→ Daftar Tugas:
A - Jawablah pertanyaan berikut berdasarkan artikel tentang diplomasi Prabowo:
(i) Pada tanggal berapa lawatan resmi Presiden Prabowo ke Australia berlangsung?
(ii) Dalam bidang apa saja Prabowo ingin mengonsolidasikan kepentingan strategis Indonesia?
(iii) Di kawasan mana kedua negara menyadari perlunya menjaga stabilitas regional?
B - Tuliskan ulang dengan persis bagian artikel tentang diplomasi Prabowo, mulai dari "Oleh: Tri Wibowo" dan berakhir pada "kehormatan dan kepentingan.".

::: Teks Hasil Ekstraksi

Berita

Presiden Prabowo Subianto (Dokumen RMOL.id)

Publika

Diplomasi Rasional Presiden Prabowo

Oleh: Tri Wibowo Santoso
RABU, 12 NOVEMBER 2025 | 11:00 WIB

DIPLOMASI Presiden Prabowo Subianto mencerminkan pergeseran cara pandang Indonesia terhadap dunia. Bukan lagi diplomasi simbolik yang sibuk menjaga citra, melainkan diplomasi rasional yang menghitung kepentingan nasional dengan presisi. 

Dalam pendekatan ini, hubungan luar negeri tidak diukur dari frekuensi kunjungan, tetapi dari hasil konkret yang memperkuat posisi Indonesia di kawasan dan di dunia. Lawatan resmi Presiden Prabowo ke Australia pada 11 hingga 12 November 2025 adalah bukti nyata bagaimana diplomasi bisa dijalankan dengan keseimbangan antara kehormatan dan kepentingan.

Prabowo datang ke Australia bukan untuk berbasa-basi tanpa arah,  tetapi untuk mengonsolidasikan kepentingan strategis Indonesia dalam bidang pertahanan, ekonomi, dan pendidikan. Ia memahami bahwa hubungan kedua negara selama ini tidak selalu mulus, kadang hangat, kadang penuh kecurigaan. 


Namun, pendekatan yang ia ambil menunjukkan perubahan mendasar: Indonesia kini berbicara dari posisi sejajar, bukan inferior. Prabowo menegaskan bahwa kerja sama hanya bermakna jika dibangun atas dasar saling menghormati dan kesetaraan. Dengan cara itu, diplomasi menjadi alat memperkuat kedaulatan, bukan sekadar bentuk keramahtamahan negara.

Hubungan Indonesia dan Australia memiliki sejarah panjang yang penuh dinamika. Namun dalam konteks geopolitik baru di kawasan Indo-Pasifik, keduanya sama-sama menyadari perlunya menjaga stabilitas regional di tengah rivalitas kekuatan besar. Prabowo tidak terjebak dalam dikotomi antara Barat dan Timur. Ia tahu bahwa masa depan keamanan kawasan tidak bisa diserahkan pada satu blok kekuatan, melainkan harus dikelola melalui kerja sama antarnegara yang memiliki kepentingan nyata atas perdamaian dan stabilitas. 

Dalam hal ini, hubungan dengan Australia bukan bentuk ketergantungan, melainkan strategi cerdas untuk memperkuat posisi Indonesia sebagai pemain independen di kawasan.

::::::
::: Data yang Disediakan

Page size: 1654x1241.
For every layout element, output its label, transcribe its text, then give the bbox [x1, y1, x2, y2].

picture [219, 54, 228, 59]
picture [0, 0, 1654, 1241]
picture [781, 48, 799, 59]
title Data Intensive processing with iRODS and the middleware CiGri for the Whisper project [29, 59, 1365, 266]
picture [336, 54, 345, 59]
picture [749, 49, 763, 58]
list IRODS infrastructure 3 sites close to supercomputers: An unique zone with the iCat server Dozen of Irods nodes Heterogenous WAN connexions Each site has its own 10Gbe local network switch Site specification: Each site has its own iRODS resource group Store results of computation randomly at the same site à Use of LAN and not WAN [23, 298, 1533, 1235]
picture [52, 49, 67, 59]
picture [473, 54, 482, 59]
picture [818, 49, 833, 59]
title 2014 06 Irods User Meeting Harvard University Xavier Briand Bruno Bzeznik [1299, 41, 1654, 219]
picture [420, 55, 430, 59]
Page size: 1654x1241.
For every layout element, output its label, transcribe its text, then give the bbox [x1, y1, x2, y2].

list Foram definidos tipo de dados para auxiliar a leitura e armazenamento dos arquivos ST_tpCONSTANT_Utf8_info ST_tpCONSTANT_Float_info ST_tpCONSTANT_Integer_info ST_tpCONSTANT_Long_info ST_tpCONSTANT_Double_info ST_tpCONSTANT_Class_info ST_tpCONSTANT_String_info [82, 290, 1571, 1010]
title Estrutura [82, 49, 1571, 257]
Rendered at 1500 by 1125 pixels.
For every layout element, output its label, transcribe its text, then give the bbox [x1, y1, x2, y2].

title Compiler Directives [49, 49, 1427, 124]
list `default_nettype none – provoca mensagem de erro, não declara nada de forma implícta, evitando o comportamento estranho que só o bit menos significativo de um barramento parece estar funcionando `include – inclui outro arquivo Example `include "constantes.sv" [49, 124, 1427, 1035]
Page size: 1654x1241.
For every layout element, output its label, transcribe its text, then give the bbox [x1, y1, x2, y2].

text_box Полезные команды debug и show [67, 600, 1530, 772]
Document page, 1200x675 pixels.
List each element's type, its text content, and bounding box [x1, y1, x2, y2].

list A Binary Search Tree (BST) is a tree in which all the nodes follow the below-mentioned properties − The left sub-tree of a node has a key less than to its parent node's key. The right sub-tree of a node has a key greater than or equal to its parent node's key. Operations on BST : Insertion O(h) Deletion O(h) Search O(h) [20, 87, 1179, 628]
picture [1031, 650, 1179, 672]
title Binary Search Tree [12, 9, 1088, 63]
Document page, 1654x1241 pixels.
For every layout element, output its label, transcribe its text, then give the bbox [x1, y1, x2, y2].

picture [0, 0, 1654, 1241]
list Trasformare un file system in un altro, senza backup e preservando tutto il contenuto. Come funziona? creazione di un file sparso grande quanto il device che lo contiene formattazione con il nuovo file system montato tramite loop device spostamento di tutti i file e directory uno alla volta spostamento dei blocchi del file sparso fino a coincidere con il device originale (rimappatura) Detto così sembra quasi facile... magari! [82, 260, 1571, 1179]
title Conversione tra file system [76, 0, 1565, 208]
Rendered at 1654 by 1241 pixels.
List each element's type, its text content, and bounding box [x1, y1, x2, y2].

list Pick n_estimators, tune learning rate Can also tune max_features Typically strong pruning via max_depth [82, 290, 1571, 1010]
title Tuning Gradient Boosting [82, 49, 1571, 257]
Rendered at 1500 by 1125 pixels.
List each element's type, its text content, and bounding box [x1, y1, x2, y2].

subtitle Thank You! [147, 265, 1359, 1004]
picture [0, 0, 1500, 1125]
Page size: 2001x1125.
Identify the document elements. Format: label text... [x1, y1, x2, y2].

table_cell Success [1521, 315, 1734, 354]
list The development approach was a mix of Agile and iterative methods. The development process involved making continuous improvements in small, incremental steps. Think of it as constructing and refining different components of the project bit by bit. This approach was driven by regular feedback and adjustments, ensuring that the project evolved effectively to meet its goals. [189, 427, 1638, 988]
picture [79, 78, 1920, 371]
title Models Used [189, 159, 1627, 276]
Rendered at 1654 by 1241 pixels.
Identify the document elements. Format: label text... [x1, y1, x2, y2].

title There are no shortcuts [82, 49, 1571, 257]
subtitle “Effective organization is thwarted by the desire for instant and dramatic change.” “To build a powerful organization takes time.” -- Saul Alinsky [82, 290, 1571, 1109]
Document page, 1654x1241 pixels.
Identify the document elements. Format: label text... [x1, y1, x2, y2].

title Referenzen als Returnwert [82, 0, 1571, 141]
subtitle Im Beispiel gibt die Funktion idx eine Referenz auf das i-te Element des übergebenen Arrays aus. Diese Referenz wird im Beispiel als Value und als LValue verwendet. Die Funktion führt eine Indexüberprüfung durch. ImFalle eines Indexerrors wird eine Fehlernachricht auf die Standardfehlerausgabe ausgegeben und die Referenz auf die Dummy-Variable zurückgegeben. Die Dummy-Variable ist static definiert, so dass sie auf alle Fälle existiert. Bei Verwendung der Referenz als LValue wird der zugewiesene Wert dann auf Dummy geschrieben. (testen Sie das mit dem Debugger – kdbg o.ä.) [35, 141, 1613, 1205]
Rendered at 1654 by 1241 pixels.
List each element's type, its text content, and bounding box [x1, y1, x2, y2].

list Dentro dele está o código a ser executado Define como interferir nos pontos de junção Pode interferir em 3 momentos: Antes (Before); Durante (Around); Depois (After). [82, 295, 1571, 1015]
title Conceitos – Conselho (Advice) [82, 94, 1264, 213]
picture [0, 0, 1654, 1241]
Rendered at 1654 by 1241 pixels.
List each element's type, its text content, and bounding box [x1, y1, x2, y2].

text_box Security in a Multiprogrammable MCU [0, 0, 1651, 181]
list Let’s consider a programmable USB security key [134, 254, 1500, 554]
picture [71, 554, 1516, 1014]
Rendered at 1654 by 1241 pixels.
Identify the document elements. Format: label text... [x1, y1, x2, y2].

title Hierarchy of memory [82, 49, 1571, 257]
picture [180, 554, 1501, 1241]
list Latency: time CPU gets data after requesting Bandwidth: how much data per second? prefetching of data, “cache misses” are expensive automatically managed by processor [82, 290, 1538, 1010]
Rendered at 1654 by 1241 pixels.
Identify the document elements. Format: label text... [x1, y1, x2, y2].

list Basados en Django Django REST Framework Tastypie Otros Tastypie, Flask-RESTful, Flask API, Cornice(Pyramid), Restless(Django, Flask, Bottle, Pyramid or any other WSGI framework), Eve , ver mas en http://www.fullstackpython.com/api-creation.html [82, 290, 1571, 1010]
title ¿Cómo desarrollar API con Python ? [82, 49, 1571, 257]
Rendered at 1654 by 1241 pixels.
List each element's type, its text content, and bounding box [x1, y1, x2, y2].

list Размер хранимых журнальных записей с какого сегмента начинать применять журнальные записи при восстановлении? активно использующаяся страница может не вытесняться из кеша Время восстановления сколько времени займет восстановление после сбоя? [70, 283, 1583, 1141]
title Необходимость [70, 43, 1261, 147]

::::::

→ Hasil yang Diharapkan:
A -
(i) 11 hingga 12 November 2025
(ii) Pertahanan, ekonomi, dan pendidikan
(iii) Indo-Pasifik

B -
Oleh: Tri Wibowo Santoso
RABU, 12 NOVEMBER 2025 | 11:00 WIB

DIPLOMASI Presiden Prabowo Subianto mencerminkan pergeseran cara pandang Indonesia terhadap dunia. Bukan lagi diplomasi simbolik yang sibuk menjaga citra, melainkan diplomasi rasional yang menghitung kepentingan nasional dengan presisi. 

Dalam pendekatan ini, hubungan luar negeri tidak diukur dari frekuensi kunjungan, tetapi dari hasil konkret yang memperkuat posisi Indonesia di kawasan dan di dunia. Lawatan resmi Presiden Prabowo ke Australia pada 11 hingga 12 November 2025 adalah bukti nyata bagaimana diplomasi bisa dijalankan dengan keseimbangan antara kehormatan dan kepentingan.